# Ok trout from Norway



## Team Colibri (Aug 12, 2013)

I spent this weekend in Randsfjorden, one of the large and deep lakes here in Norway. This 4,65 kg trout (Salmo Trutta) took a Bomber Long A early in the morning.

Randsfjorden is the 4. Largest lake in Norway, with a maximum depth of 131 meters and very clear water. The fish was caught during a trollingcontest, and we where the only ones in a tinboat. (Although my tin has a fiberglass inner hull.) 

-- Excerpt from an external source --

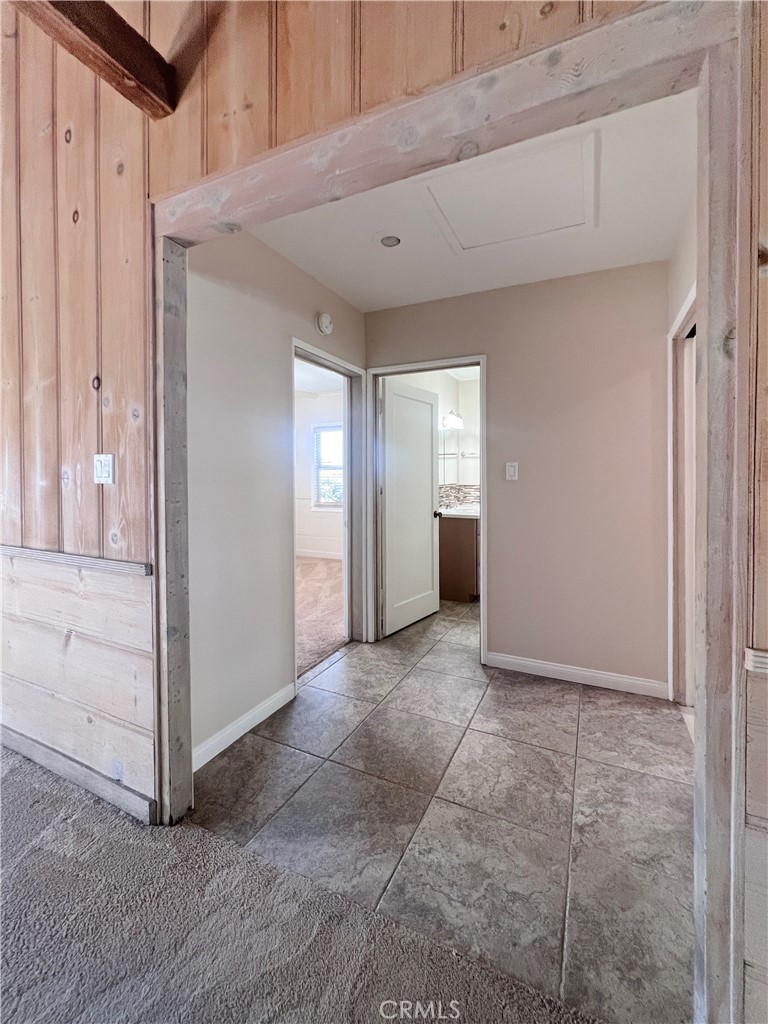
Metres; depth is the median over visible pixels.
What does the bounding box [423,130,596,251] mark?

We also caught a smal arctic char (Salvelinus Alpinus) on the downrigger and a bunch of northern pike (Esox Lucius).


----------



## BobbyR (Aug 12, 2013)

Nice Trout !!!!

I lived in Germany for a few years and summers were short. How many months of fishing do you have before the lakes ice over?


----------



## FerrisBueller (Aug 12, 2013)

Nice work! Someday when I visit family in Norway you can help me land a Norwegian Pike!


----------



## overboard (Aug 12, 2013)

NICE Trout!


----------



## Team Colibri (Aug 12, 2013)

[url=https://www.tinboats.net/forum/viewtopic.php?p=325682#p325682 said:


> BobbyR » Today, 15:11[/url]"]Nice Trout !!!!
> 
> I lived in Germany for a few years and summers were short. How many months of fishing do you have before the lakes ice over?



Thanks. 
It varies a lot from year to year. This spring my "homelake" Tyrifjorden was very late, and I had to wait until mid of april before launching. But usually the larger lakes around Oslo can be fished from a boat from mid march and well into november. Two years ago, Tyrifjorden was only iced-up 1,5 months. The smaller lakes freezes earlier, and opens up later. But icefishing can be a lot of fun, and one can usually fish saltwater all year round due to the Gulfstream. (Open boat and -20 degrees celsius is no joke though.)


----------



## Team Colibri (Aug 12, 2013)

[url=https://www.tinboats.net/forum/viewtopic.php?p=325694#p325694 said:


> FerrisBueller » Today, 16:10[/url]"]Nice work! Someday when I visit family in Norway you can help me land a Norwegian Pike!



Thanks. 
No problem, as long as they live in my region of Norway. It's not a small place this. 
No really big pikes on this trip, topped with a 5,6 kg one.


----------